Wow, that's the kind of work that I want to see coming from critcs. He tells us what works and doesn't work about the art and why, and how it relates to other similar art.
I also really liked his explanation of how privilege can cause this kind of problem: 'I don't see racism therefore it doesn't exist', etc., and how the white male guys can constantly interrupt the colored woman in a privilege double-play without even realizing it.
It also shows a lot of self-awareness from the critic author. If I had been in that Q/A session he talks about, I probably would have felt very uncomfortable, but I wouldn't have picked up how the white males were able constantly interrupt the woman but not vice versa. Or if I had watched the production, I would (hopefully) again have felt uncomfortable, but I probably wouldn't have consciously noticed how many times racial slurs were used.
When I was a kid I thought and still think that Archie bunker was a comedic outlet to comfort the throwbacks as they watched their socially acceptable working class racist world dissolve before their own eyes. They laughed as Archie faced the same trials they did every day. I really see it as a very fortunate safety valve to chuckle them through the worst of their experience without resorting to organized violence.

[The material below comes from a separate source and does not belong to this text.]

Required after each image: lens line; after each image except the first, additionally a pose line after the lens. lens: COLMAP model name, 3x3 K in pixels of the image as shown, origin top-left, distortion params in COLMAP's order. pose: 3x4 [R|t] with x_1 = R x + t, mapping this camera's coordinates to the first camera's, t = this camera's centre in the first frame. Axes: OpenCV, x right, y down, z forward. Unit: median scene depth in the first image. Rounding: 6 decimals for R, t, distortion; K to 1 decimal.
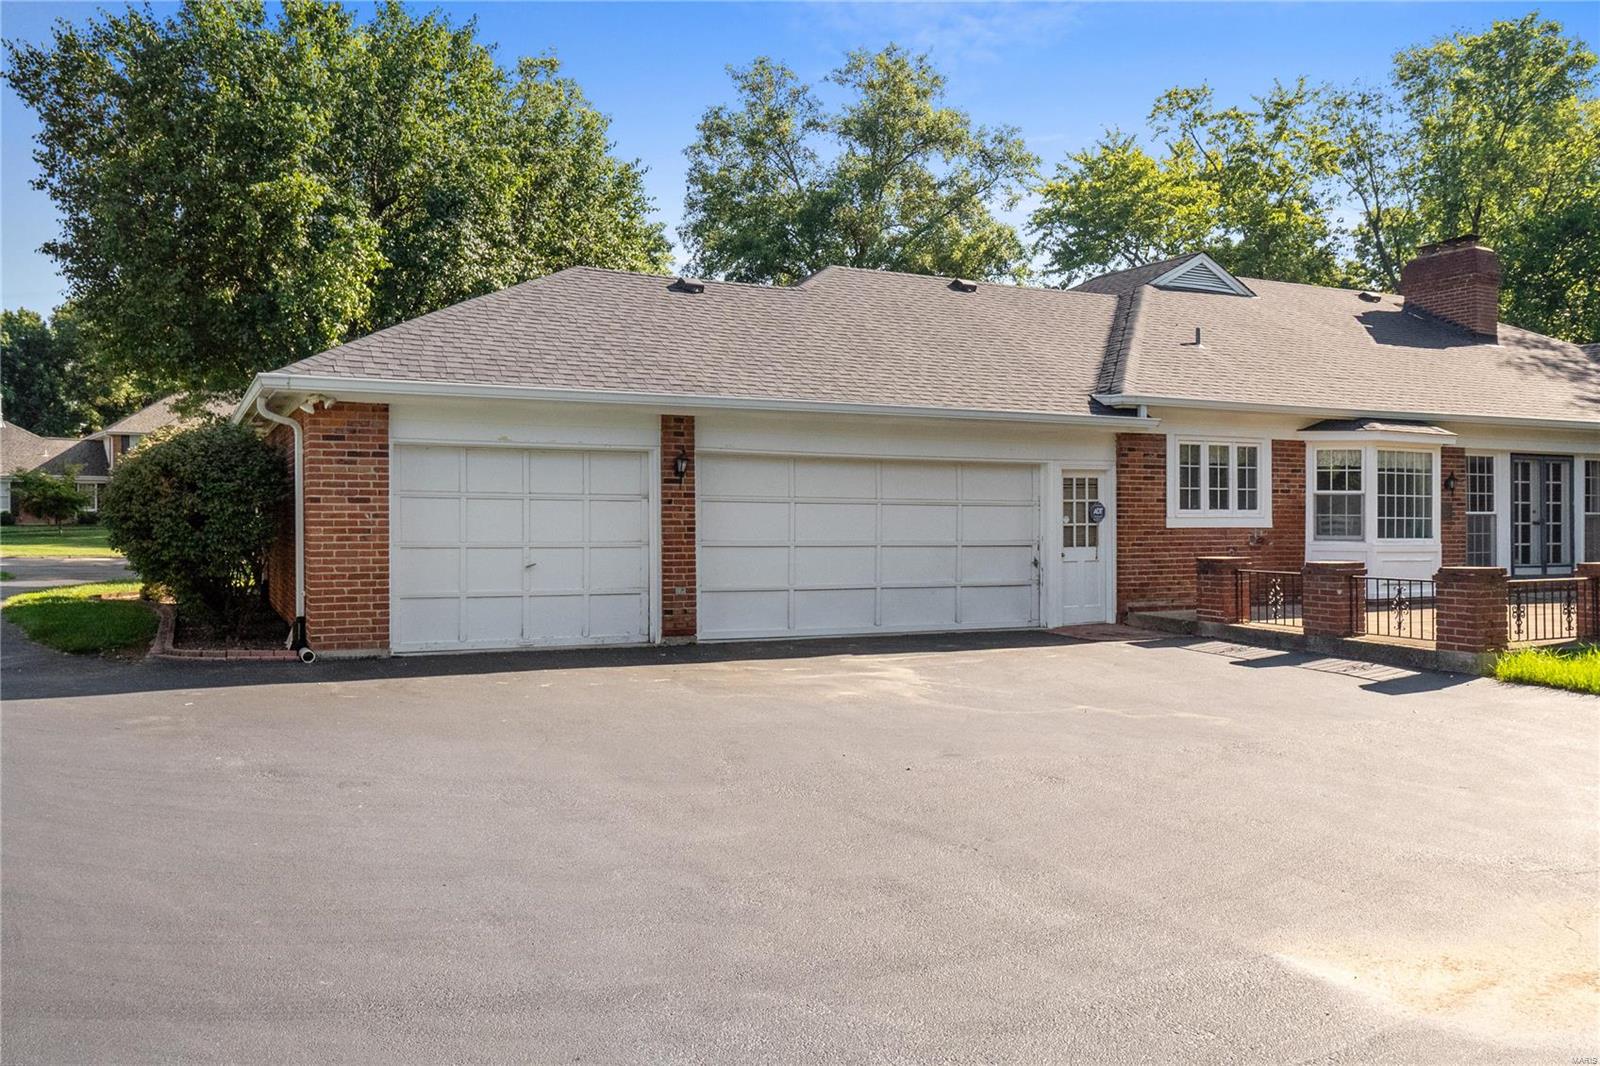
lens RADIAL K [[1198.8, 0, 800.2], [0, 1198.8, 531.3], [0, 0, 1]] dist [0.002170, 0.000741]
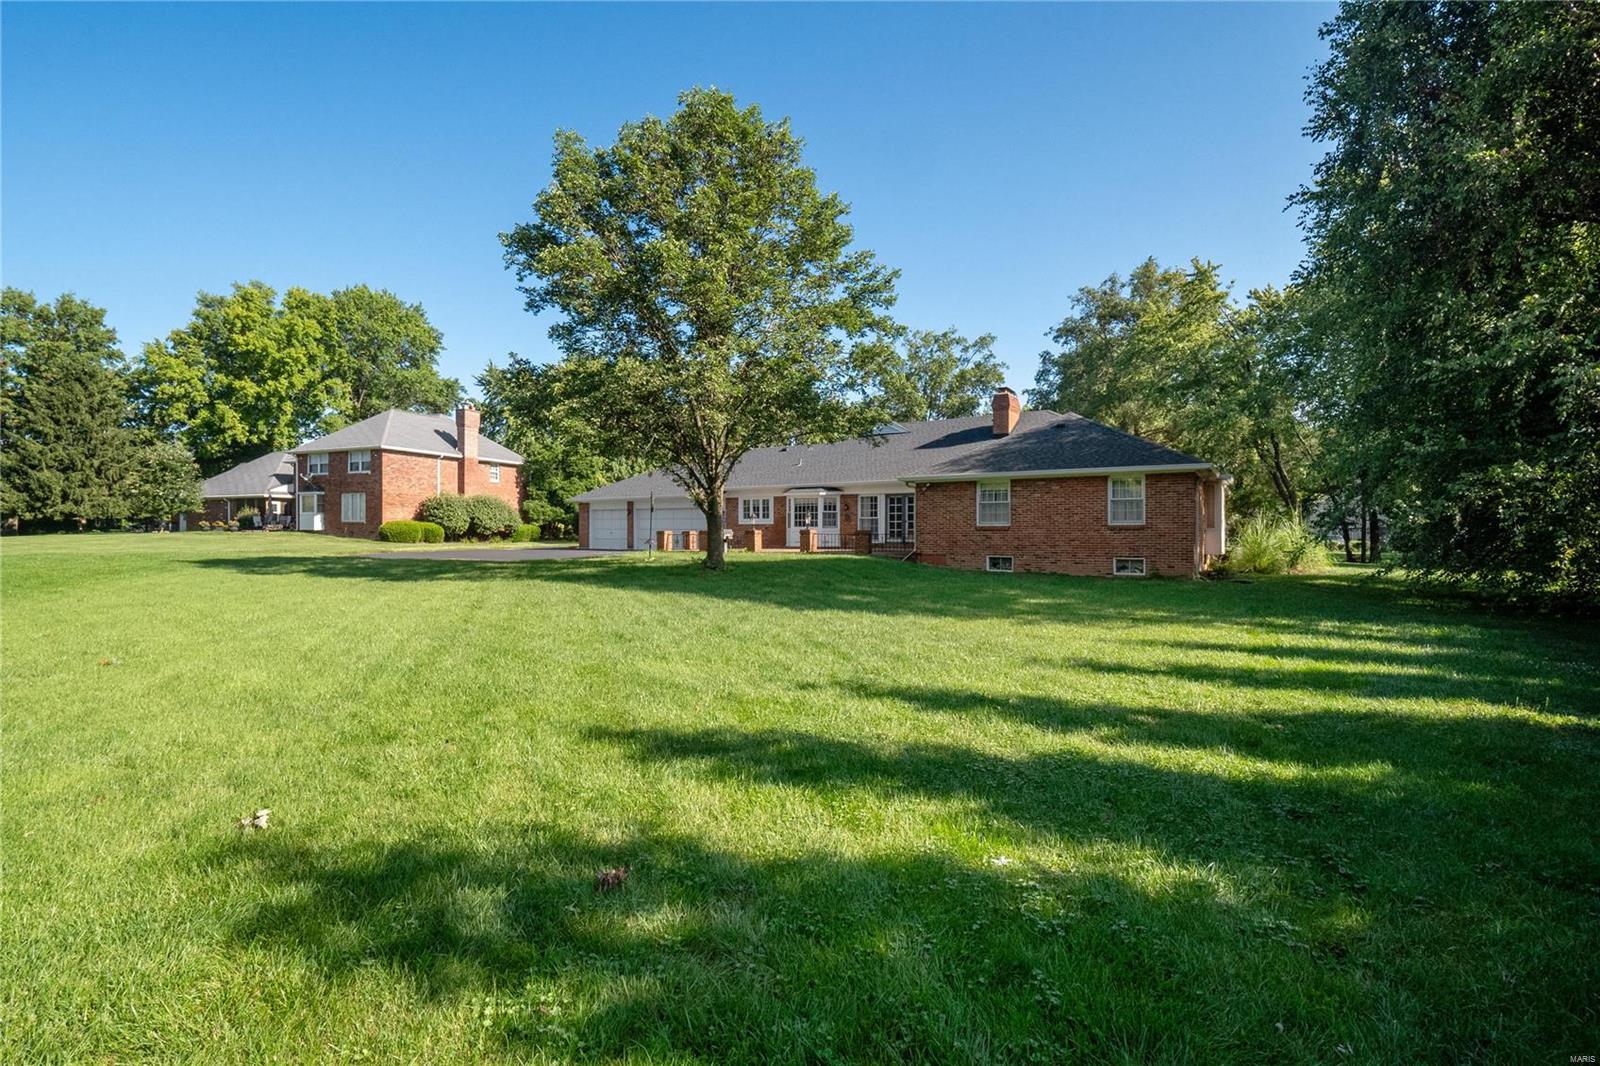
lens RADIAL K [[750.6, 0, 800.2], [0, 750.6, 530.9], [0, 0, 1]] dist [0.000503, 0.000063]
pose [[0.548947, -0.000454, -0.835857, 2.158885], [0.000611, 1.000000, -0.000142, 0.015913], [0.835857, -0.000432, 0.548947, -0.042342]]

Agreed, very good article.
I think for me the whole 'ironic bigotry' (since we're really not only talking racism) works just fine if it's in a comedic format that's clearly self aware about it.
Actually, now that I think about it Token Black from South Park is probably one of the better examples out there.

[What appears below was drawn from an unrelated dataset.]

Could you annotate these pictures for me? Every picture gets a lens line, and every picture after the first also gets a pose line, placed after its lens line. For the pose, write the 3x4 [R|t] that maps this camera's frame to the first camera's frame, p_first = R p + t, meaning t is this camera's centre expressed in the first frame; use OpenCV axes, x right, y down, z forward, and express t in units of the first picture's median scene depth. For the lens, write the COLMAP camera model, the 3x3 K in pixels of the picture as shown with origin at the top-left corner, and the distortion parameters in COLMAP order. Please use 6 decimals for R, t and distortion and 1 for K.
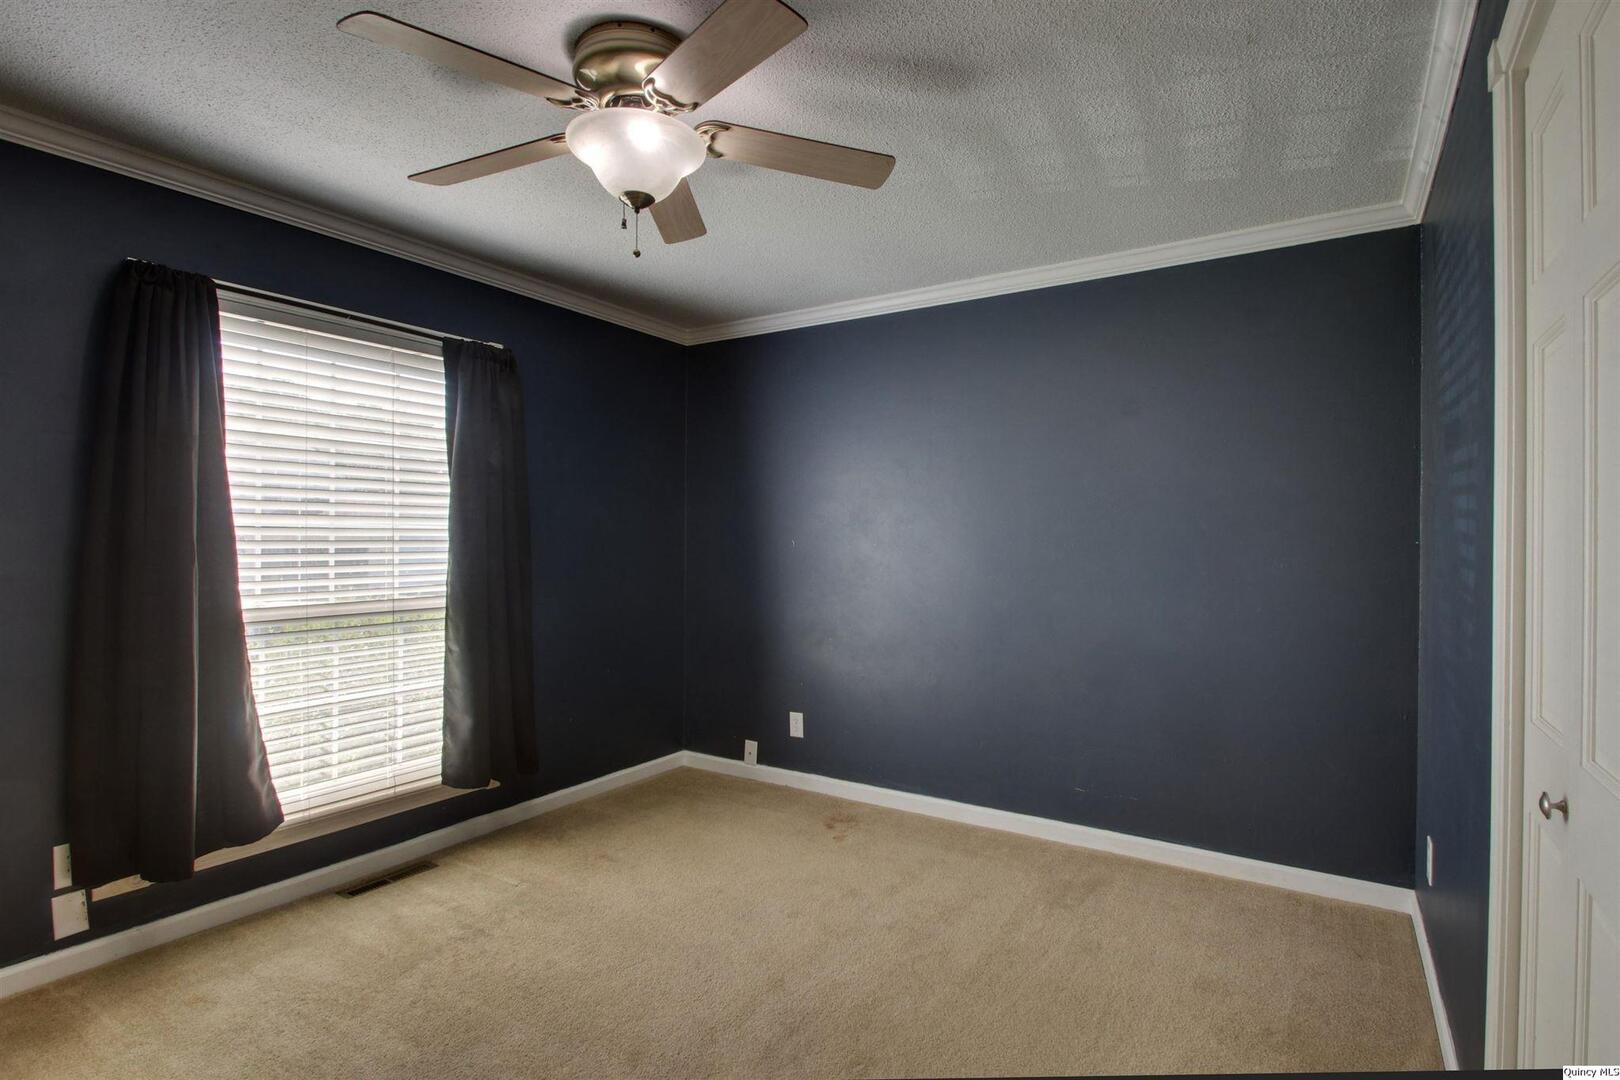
lens RADIAL K [[784.4, 0, 810.0], [0, 784.4, 540.0], [0, 0, 1]] dist [0.011486, -0.016985]
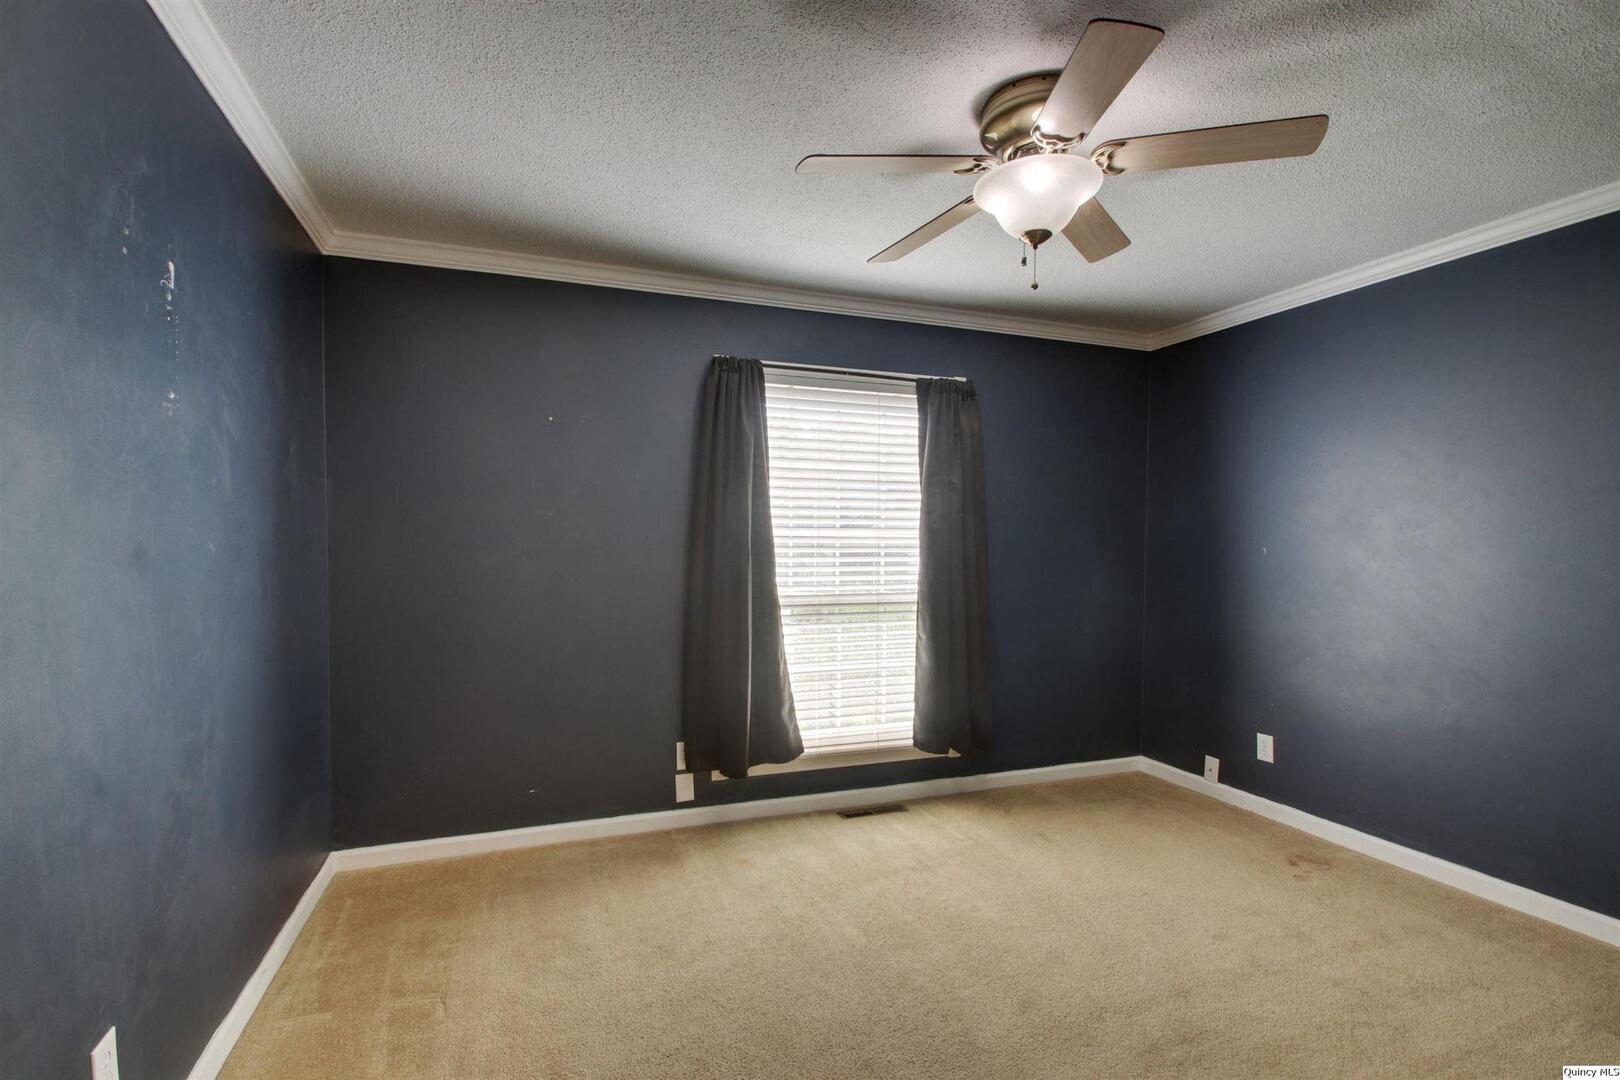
lens RADIAL K [[741.9, 0, 807.0], [0, 741.9, 565.5], [0, 0, 1]] dist [0.009816, -0.013454]
pose [[0.797056, 0.017890, -0.603641, 0.108978], [-0.002495, 0.999650, 0.026333, -0.000262], [0.603900, -0.019483, 0.796822, -0.019903]]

One: The thing that made Archie Bunker work was the rest of All in the Family: Archie always represented the far right position, Michael (Meathead) the far left, Edith the moderate right, and Gloria the moderate left. Anything else, from plots to secondary characters, were there to provoke the discussion between the various viewpoints. There was always a point to it.
Two, and this is something way too many people don't get: The "edgier" you are, the more skill it takes to pull it off in a way that a) isn't just offensive, b) can be taken in context, and c) has a point. Saint Carlin or Louis CK or Jon Stewart can make rape jokes and talk about racism because they're experts at it- Just because they can get away with it doesn't mean that just anybody can do it.
And even then, they can easily take things way too far if they're not careful.
They can. Although it wouldn't surprise me if that was followed either by some sort of object lesson in the show, or an actual sincere apology.
I wouldn't expect that from Seth McFarlane or Dennis Miller, but I could definitely see it coming from Louis CK.